[DATA FOR PROCESSING — start]

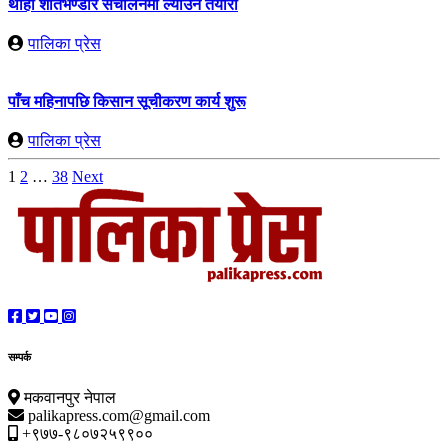
थाहा शीतभण्डार संचालनमा ल्याउने तयारी
पालिका प्रेस
पाँच महिनापछि किसान सूचीकरण कार्य शुरू
पालिका प्रेस
Posts
1
2
…
38
Next
pagination
सम्पर्क
मकवानपुर नेपाल
palikapress.com@gmail.com
+९७७-९८०७२५९९००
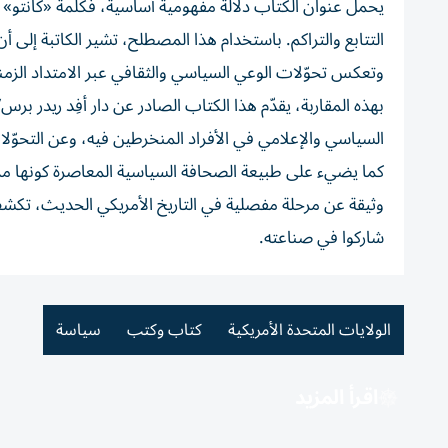
يحمل عنوان الكتاب دلالة مفهومية أساسية، فكلمة «كانتو»
التتابع والتراكم. باستخدام هذا المصطلح، تشير الكاتبة إلى أ
وتعكس تحوّلات الوعي السياسي والثقافي عبر الامتداد الزمني
السياسي والإعلامي في الأفراد المنخرطين فيه، وعن التحوّ
كما يضيء على طبيعة الصحافة السياسية المعاصرة كونها ممارس
وثيقة عن مرحلة مفصلية في التاريخ الأمريكي الحديث، تكشف
شاركوا في صناعته.
الولايات المتحدة الأمريكية
كتاب وكتب
سياسة
اقرأ المزيد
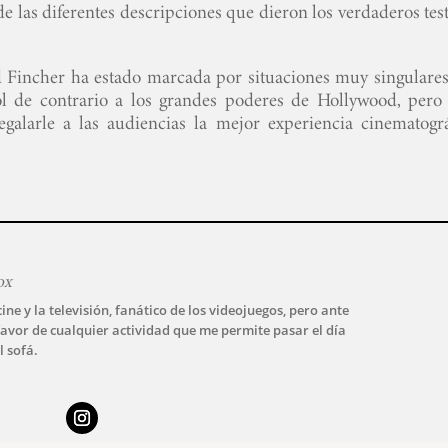
de las diferentes descripciones que dieron los verdaderos tes
 Fincher ha estado marcada por situaciones muy singulares,
ol de contrario a los grandes poderes de Hollywood, pero
galarle a las audiencias la mejor experiencia cinematográ
ox
ine y la televisión, fanático de los videojuegos, pero ante
avor de cualquier actividad que me permite pasar el día
l sofá.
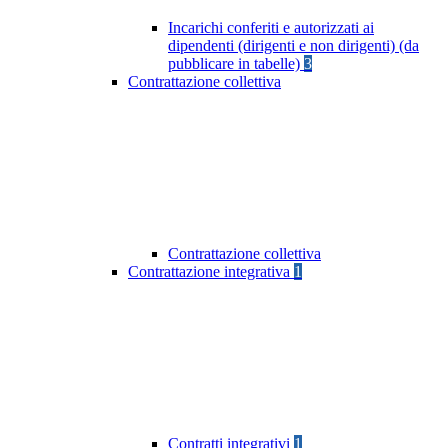
Incarichi conferiti e autorizzati ai
dipendenti (dirigenti e non dirigenti) (da
pubblicare in tabelle)
3
Contrattazione collettiva
Contrattazione collettiva
Contrattazione integrativa
1
Contratti integrativi
1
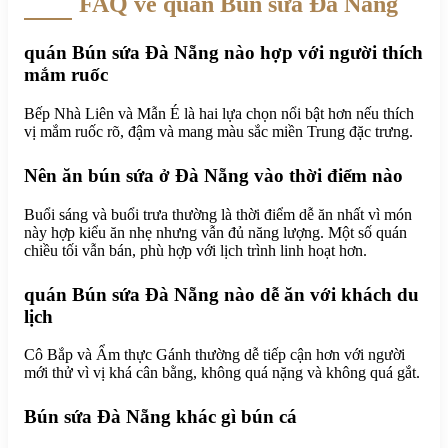
FAQ về quán Bún sứa Đà Nẵng
quán Bún sứa Đà Nẵng nào hợp với người thích
mắm ruốc
Bếp Nhà Liên và Mẫn É là hai lựa chọn nổi bật hơn nếu thích
vị mắm ruốc rõ, đậm và mang màu sắc miền Trung đặc trưng.
Nên ăn bún sứa ở Đà Nẵng vào thời điểm nào
Buổi sáng và buổi trưa thường là thời điểm dễ ăn nhất vì món
này hợp kiểu ăn nhẹ nhưng vẫn đủ năng lượng. Một số quán
chiều tối vẫn bán, phù hợp với lịch trình linh hoạt hơn.
quán Bún sứa Đà Nẵng nào dễ ăn với khách du
lịch
Cô Bắp và Ẩm thực Gánh thường dễ tiếp cận hơn với người
mới thử vì vị khá cân bằng, không quá nặng và không quá gắt.
Bún sứa Đà Nẵng khác gì bún cá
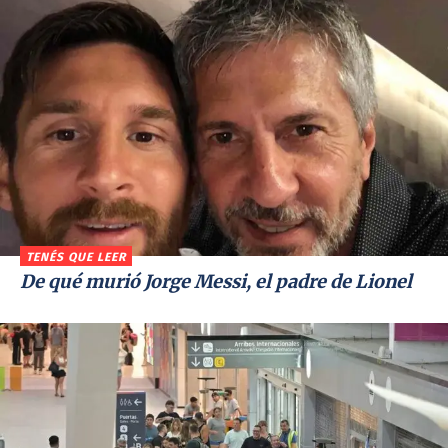
TENÉS QUE LEER
De qué murió Jorge Messi, el padre de Lionel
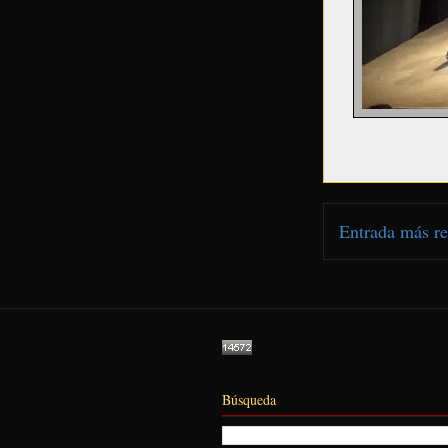
Entrada más re
Búsqueda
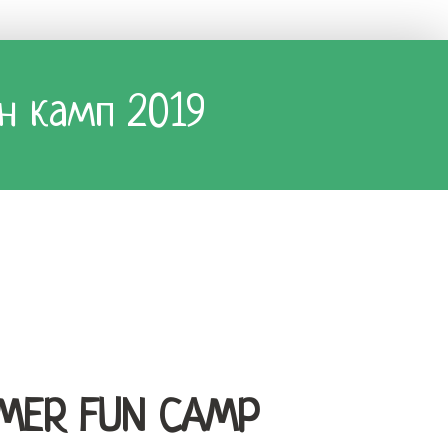
н камп 2019
MMER FUN CAMP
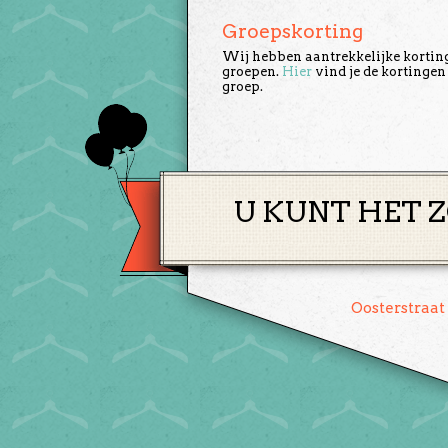
Groepskorting
Wij hebben aantrekkelijke kortin
groepen.
Hier
vind je de kortingen
groep.
U KUNT HET Z
Oosterstraat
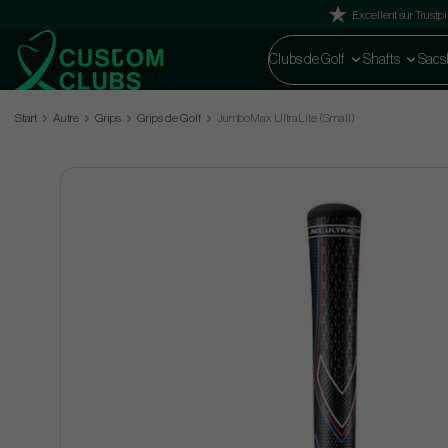
Excellent sur Trustpi
Clubs de Golf
Shafts
Sacs
Start
Autre
Grips
Grips de Golf
JumboMax UltraLite (Small)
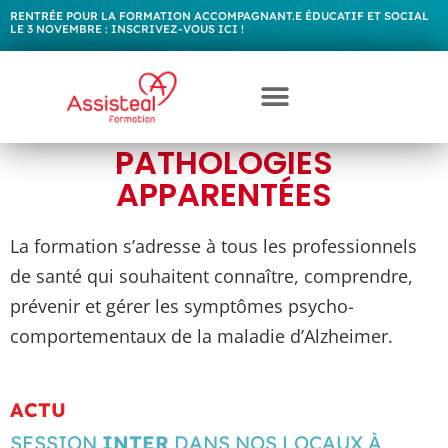
RENTRÉE POUR LA FORMATION ACCOMPAGNANT.E ÉDUCATIF ET SOCIAL
LE 3 NOVEMBRE :
I
N
S
C
R
I
V
E
Z
-
V
O
U
S
I
C
I
!
FORMATION CONTINUE
MALADIE D’ALZHEIMER ET
PATHOLOGIES
APPARENTÉES
La formation s’adresse à tous les professionnels
de santé qui souhaitent connaître, comprendre,
prévenir et gérer les symptômes psycho-
comportementaux de la maladie d’Alzheimer.
ACTU
SESSION
INTER
DANS NOS LOCAUX À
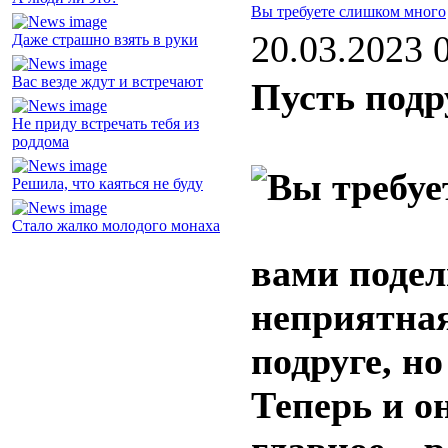
Вы требуете слишком много
20.03.2023 
Даже страшно взять в руки
Вас везде ждут и встречают
Пусть подр
Не приду встречать тебя из
роддома
Решила, что каяться не буду
Стало жалко молодого монаха
вами подел
неприятная
подруге, но
Теперь и он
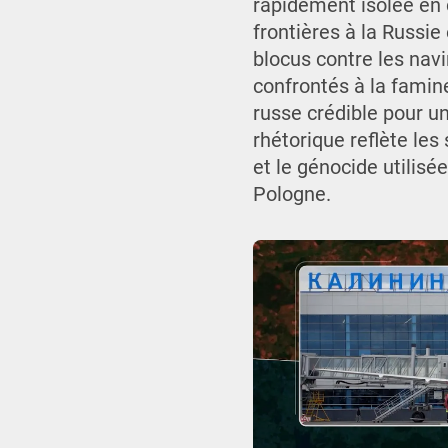
rapidement isolée en 
frontières à la Russie
blocus contre les navi
confrontés à la famin
russe crédible pour un
rhétorique reflète les
et le génocide utilisée
Pologne.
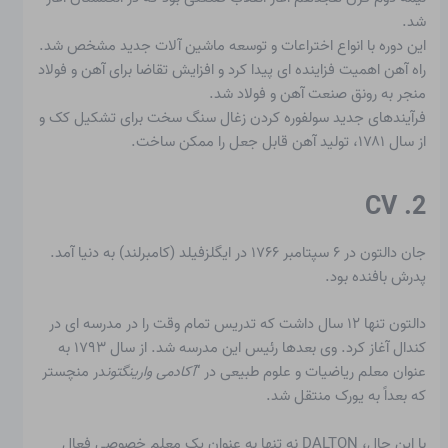
شد.
این دوره با انواع اختراعات و توسعه ماشین آلات جدید مشخص شد.
راه آهن اهمیت فزاینده ای پیدا کرد و افزایش تقاضا برای آهن و فولاد
منجر به رونق صنعت آهن و فولاد شد.
فرآیندهای جدید سولفوره کردن زغال سنگ سخت برای تشکیل کک و
از سال ۱۷۸۱، تولید آهن قابل جعل را ممکن ساخت.
2. CV
جان دالتون
در ۶ سپتامبر ۱۷۶۶ در ایگلزفیلد (کامبرلند) به دنیا آمد.
پدرش بافنده بود.
دالتون تنها ۱۲ سال داشت که تدریس تمام وقت را در مدرسه ای در
کندال آغاز کرد. وی بعدها رئیس این مدرسه شد. از سال ۱۷۹۳ به
عنوان معلم ریاضیات و علوم طبیعی در “
آکادمی وارینگتون
در منچستر
که بعداً به یورک منتقل شد.
با این حال، DALTON نه تنها به عنوان یک معلم خصوصی فعال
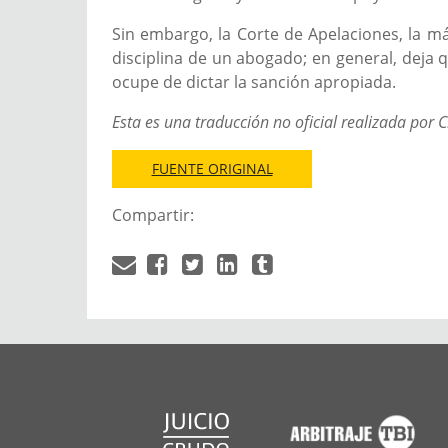
Sin embargo, la Corte de Apelaciones, la má
disciplina de un abogado; en general, deja q
ocupe de dictar la sanción apropiada.
Esta es una traducción no oficial
realizada por C
FUENTE ORIGINAL
Compartir:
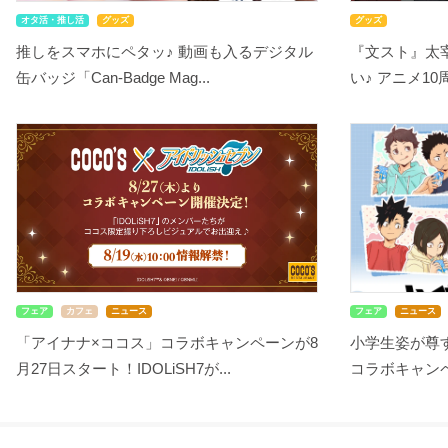
オタ活・推し活
グッズ
グッズ
推しをスマホにペタッ♪ 動画も入るデジタル
『文スト』太
缶バッジ「Can-Badge Mag...
い♪ アニメ10
フェア
カフェ
ニュース
フェア
ニュース
「アイナナ×ココス」コラボキャンペーンが8
小学生姿が尊す
月27日スタート！IDOLiSH7が...
コラボキャンペ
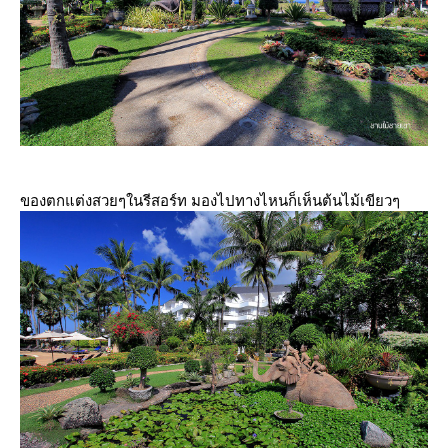
ของตกแต่งสวยๆในรีสอร์ท มองไปทางไหนก็เห็นต้นไม้เขียวๆ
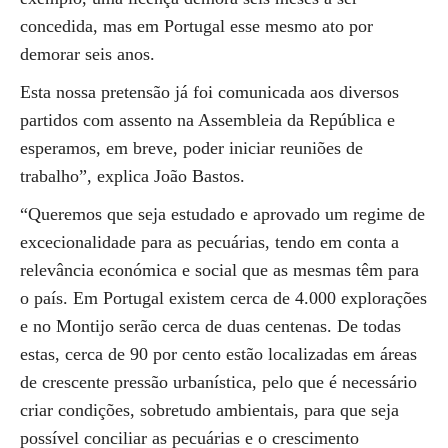
concedida, mas em Portugal esse mesmo ato por
demorar seis anos.
Esta nossa pretensão já foi comunicada aos diversos
partidos com assento na Assembleia da República e
esperamos, em breve, poder iniciar reuniões de
trabalho”, explica João Bastos.
“Queremos que seja estudado e aprovado um regime de
excecionalidade para as pecuárias, tendo em conta a
relevância económica e social que as mesmas têm para
o país. Em Portugal existem cerca de 4.000 explorações
e no Montijo serão cerca de duas centenas. De todas
estas, cerca de 90 por cento estão localizadas em áreas
de crescente pressão urbanística, pelo que é necessário
criar condições, sobretudo ambientais, para que seja
possível conciliar as pecuárias e o crescimento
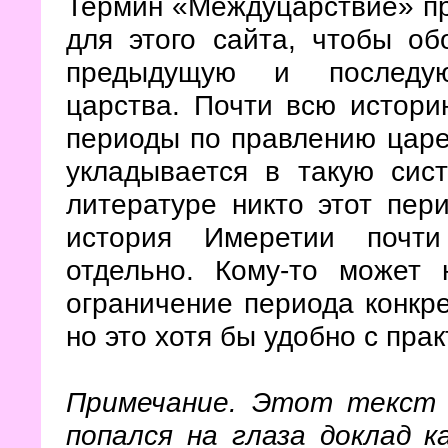
Термин «Междуцарствие» п
для этого сайта, чтобы об
предыдущую и последую
царства. Почти всю истор
периоды по правлению царей
укладывается в такую сист
литературе никто этот пер
история Имеретии почти
отдельно. Кому-то может
ограничение периода конкре
но это хотя бы удобно с пра
Примечание. Этот текст 
попался на глаза доклад к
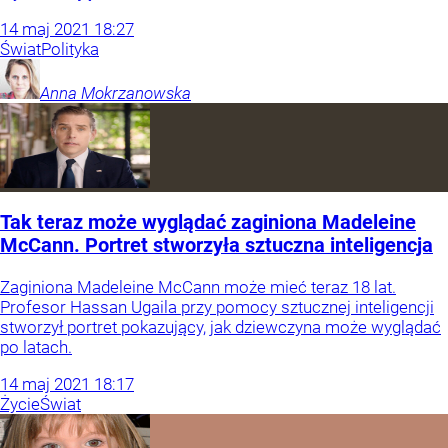
14
maj
2021
18:27
Świat
Polityka
Anna
Mokrzanowska
Tak teraz może wyglądać zaginiona Madeleine
McCann. Portret stworzyła sztuczna inteligencja
Zaginiona Madeleine McCann może mieć teraz 18 lat.
Profesor Hassan Ugaila przy pomocy sztucznej inteligencji
stworzył portret pokazujący, jak dziewczyna może wyglądać
po latach.
14
maj
2021
18:17
Życie
Świat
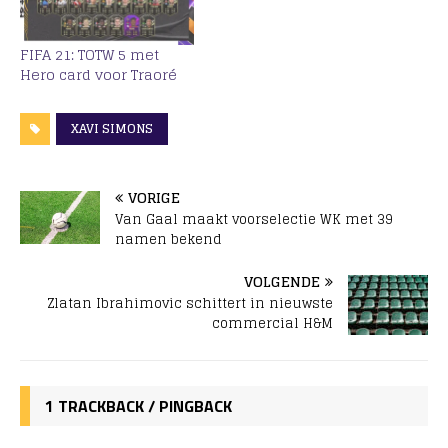
FIFA 21: TOTW 5 met
Hero card voor Traoré
XAVI SIMONS
VORIGE
Van Gaal maakt voorselectie WK met 39
namen bekend
VOLGENDE
Zlatan Ibrahimovic schittert in nieuwste
commercial H&M
1 TRACKBACK / PINGBACK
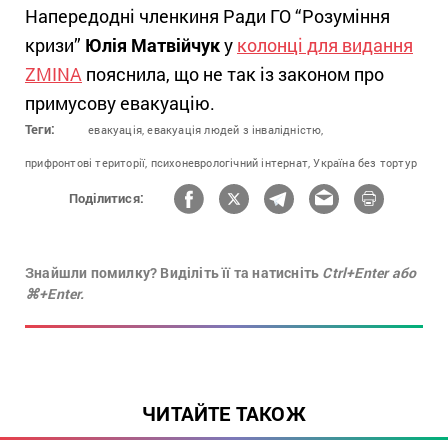
Напередодні членкиня Ради ГО “Розуміння
кризи”
Юлія Матвійчук
у
колонці для видання
ZMINA
пояснила, що не так із законом про
примусову евакуацію.
Теги:
евакуація,
евакуація людей з інвалідністю,
прифронтові території,
психоневрологічний інтернат,
Україна без тортур
Поділитися:
Знайшли помилку? Виділіть її та натисніть
Ctrl+Enter або
⌘+Enter.
ЧИТАЙТЕ ТАКОЖ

[DATA FOR PROCESSING — finish]

AIM OF THE TASK →
Could you output the text lines from all of the records above, unchanged and in order, with the pictures left out?

SOLUTION →
थाहा शीतभण्डार संचालनमा ल्याउने तयारी
पालिका प्रेस
पाँच महिनापछि किसान सूचीकरण कार्य शुरू
पालिका प्रेस
Posts
1
2
…
38
Next
pagination
सम्पर्क
मकवानपुर नेपाल
palikapress.com@gmail.com
+९७७-९८०७२५९९००
يحمل عنوان الكتاب دلالة مفهومية أساسية، فكلمة «كانتو»
التتابع والتراكم. باستخدام هذا المصطلح، تشير الكاتبة إلى أ
وتعكس تحوّلات الوعي السياسي والثقافي عبر الامتداد الزمني
السياسي والإعلامي في الأفراد المنخرطين فيه، وعن التحوّ
كما يضيء على طبيعة الصحافة السياسية المعاصرة كونها ممارس
وثيقة عن مرحلة مفصلية في التاريخ الأمريكي الحديث، تكشف
شاركوا في صناعته.
الولايات المتحدة الأمريكية
كتاب وكتب
سياسة
اقرأ المزيد
de las diferentes descripciones que dieron los verdaderos tes
 Fincher ha estado marcada por situaciones muy singulares,
ol de contrario a los grandes poderes de Hollywood, pero
galarle a las audiencias la mejor experiencia cinematográ
ox
ine y la televisión, fanático de los videojuegos, pero ante
avor de cualquier actividad que me permite pasar el día
l sofá.
Incarichi conferiti e autorizzati ai
dipendenti (dirigenti e non dirigenti) (da
pubblicare in tabelle)
3
Contrattazione collettiva
Contrattazione collettiva
Contrattazione integrativa
1
Contratti integrativi
1
FAQ về quán Bún sứa Đà Nẵng
quán Bún sứa Đà Nẵng nào hợp với người thích
mắm ruốc
Bếp Nhà Liên và Mẫn É là hai lựa chọn nổi bật hơn nếu thích
vị mắm ruốc rõ, đậm và mang màu sắc miền Trung đặc trưng.
Nên ăn bún sứa ở Đà Nẵng vào thời điểm nào
Buổi sáng và buổi trưa thường là thời điểm dễ ăn nhất vì món
này hợp kiểu ăn nhẹ nhưng vẫn đủ năng lượng. Một số quán
chiều tối vẫn bán, phù hợp với lịch trình linh hoạt hơn.
quán Bún sứa Đà Nẵng nào dễ ăn với khách du
lịch
Cô Bắp và Ẩm thực Gánh thường dễ tiếp cận hơn với người
mới thử vì vị khá cân bằng, không quá nặng và không quá gắt.
Bún sứa Đà Nẵng khác gì bún cá
TENÉS QUE LEER
De qué murió Jorge Messi, el padre de Lionel
Entrada más re
Búsqueda
н камп 2019
MMER FUN CAMP
Groepskorting
Wij hebben aantrekkelijke kortin
groepen.
Hier
vind je de kortingen
groep.
U KUNT HET Z
Oosterstraat
Excellent sur Trustpi
Clubs de Golf
Shafts
Sacs
Start
Autre
Grips
Grips de Golf
JumboMax UltraLite (Small)
RENTRÉE POUR LA FORMATION ACCOMPAGNANT.E ÉDUCATIF ET SOCIAL
LE 3 NOVEMBRE :
I
N
S
C
R
I
V
E
Z
-
V
O
U
S
I
C
I
!
FORMATION CONTINUE
MALADIE D’ALZHEIMER ET
PATHOLOGIES
APPARENTÉES
La formation s’adresse à tous les professionnels
de santé qui souhaitent connaître, comprendre,
prévenir et gérer les symptômes psycho-
comportementaux de la maladie d’Alzheimer.
ACTU
SESSION
INTER
DANS NOS LOCAUX À
Вы требуете слишком много
20.03.2023 
Даже страшно взять в руки
Вас везде ждут и встречают
Пусть подр
Не приду встречать тебя из
роддома
Решила, что каяться не буду
Стало жалко молодого монаха
вами подел
неприятная
подруге, но
Теперь и он
rapidement isolée en 
frontières à la Russie
blocus contre les navi
confrontés à la famin
russe crédible pour un
rhétorique reflète les
et le génocide utilisée
Pologne.
شد.
این دوره با انواع اختراعات و توسعه ماشین آلات جدید مشخص شد.
راه آهن اهمیت فزاینده ای پیدا کرد و افزایش تقاضا برای آهن و فولاد
منجر به رونق صنعت آهن و فولاد شد.
فرآیندهای جدید سولفوره کردن زغال سنگ سخت برای تشکیل کک و
از سال ۱۷۸۱، تولید آهن قابل جعل را ممکن ساخت.
2. CV
جان دالتون
در ۶ سپتامبر ۱۷۶۶ در ایگلزفیلد (کامبرلند) به دنیا آمد.
پدرش بافنده بود.
دالتون تنها ۱۲ سال داشت که تدریس تمام وقت را در مدرسه ای در
کندال آغاز کرد. وی بعدها رئیس این مدرسه شد. از سال ۱۷۹۳ به
عنوان معلم ریاضیات و علوم طبیعی در “
آکادمی وارینگتون
در منچستر
که بعداً به یورک منتقل شد.
با این حال، DALTON نه تنها به عنوان یک معلم خصوصی فعال
Sin embargo, la Corte de Apelaciones, la má
disciplina de un abogado; en general, deja q
ocupe de dictar la sanción apropiada.
Esta es una traducción no oficial
realizada por C
FUENTE ORIGINAL
Compartir:
オタ活・推し活
グッズ
グッズ
推しをスマホにペタッ♪ 動画も入るデジタル
『文スト』太
缶バッジ「Can-Badge Mag...
い♪ アニメ10
フェア
カフェ
ニュース
フェア
ニュース
「アイナナ×ココス」コラボキャンペーンが8
小学生姿が尊す
月27日スタート！IDOLiSH7が...
コラボキャンペ
ของตกแต่งสวยๆในรีสอร์ท มองไปทางไหนก็เห็นต้นไม้เขียวๆ
concedida, mas em Portugal esse mesmo ato por
demorar seis anos.
Esta nossa pretensão já foi comunicada aos diversos
partidos com assento na Assembleia da República e
esperamos, em breve, poder iniciar reuniões de
trabalho”, explica João Bastos.
“Queremos que seja estudado e aprovado um regime de
excecionalidade para as pecuárias, tendo em conta a
relevância económica e social que as mesmas têm para
o país. Em Portugal existem cerca de 4.000 explorações
e no Montijo serão cerca de duas centenas. De todas
estas, cerca de 90 por cento estão localizadas em áreas
de crescente pressão urbanística, pelo que é necessário
criar condições, sobretudo ambientais, para que seja
possível conciliar as pecuárias e o crescimento
Термин «Междуцарствие» п
для этого сайта, чтобы об
предыдущую и последую
царства. Почти всю истор
периоды по правлению царей
укладывается в такую сист
литературе никто этот пер
история Имеретии почти
отдельно. Кому-то может
ограничение периода конкре
но это хотя бы удобно с пра
Примечание. Этот текст 
попался на глаза доклад к
14
maj
2021
18:27
Świat
Polityka
Anna
Mokrzanowska
Tak teraz może wyglądać zaginiona Madeleine
McCann. Portret stworzyła sztuczna inteligencja
Zaginiona Madeleine McCann może mieć teraz 18 lat.
Profesor Hassan Ugaila przy pomocy sztucznej inteligencji
stworzył portret pokazujący, jak dziewczyna może wyglądać
po latach.
14
maj
2021
18:17
Życie
Świat
FIFA 21: TOTW 5 met
Hero card voor Traoré
XAVI SIMONS
VORIGE
Van Gaal maakt voorselectie WK met 39
namen bekend
VOLGENDE
Zlatan Ibrahimovic schittert in nieuwste
commercial H&M
1 TRACKBACK / PINGBACK
Напередодні членкиня Ради ГО “Розуміння
кризи”
Юлія Матвійчук
у
колонці для видання
ZMINA
пояснила, що не так із законом про
примусову евакуацію.
Теги:
евакуація,
евакуація людей з інвалідністю,
прифронтові території,
психоневрологічний інтернат,
Україна без тортур
Поділитися:
Знайшли помилку? Виділіть її та натисніть
Ctrl+Enter або
⌘+Enter.
ЧИТАЙТЕ ТАКОЖ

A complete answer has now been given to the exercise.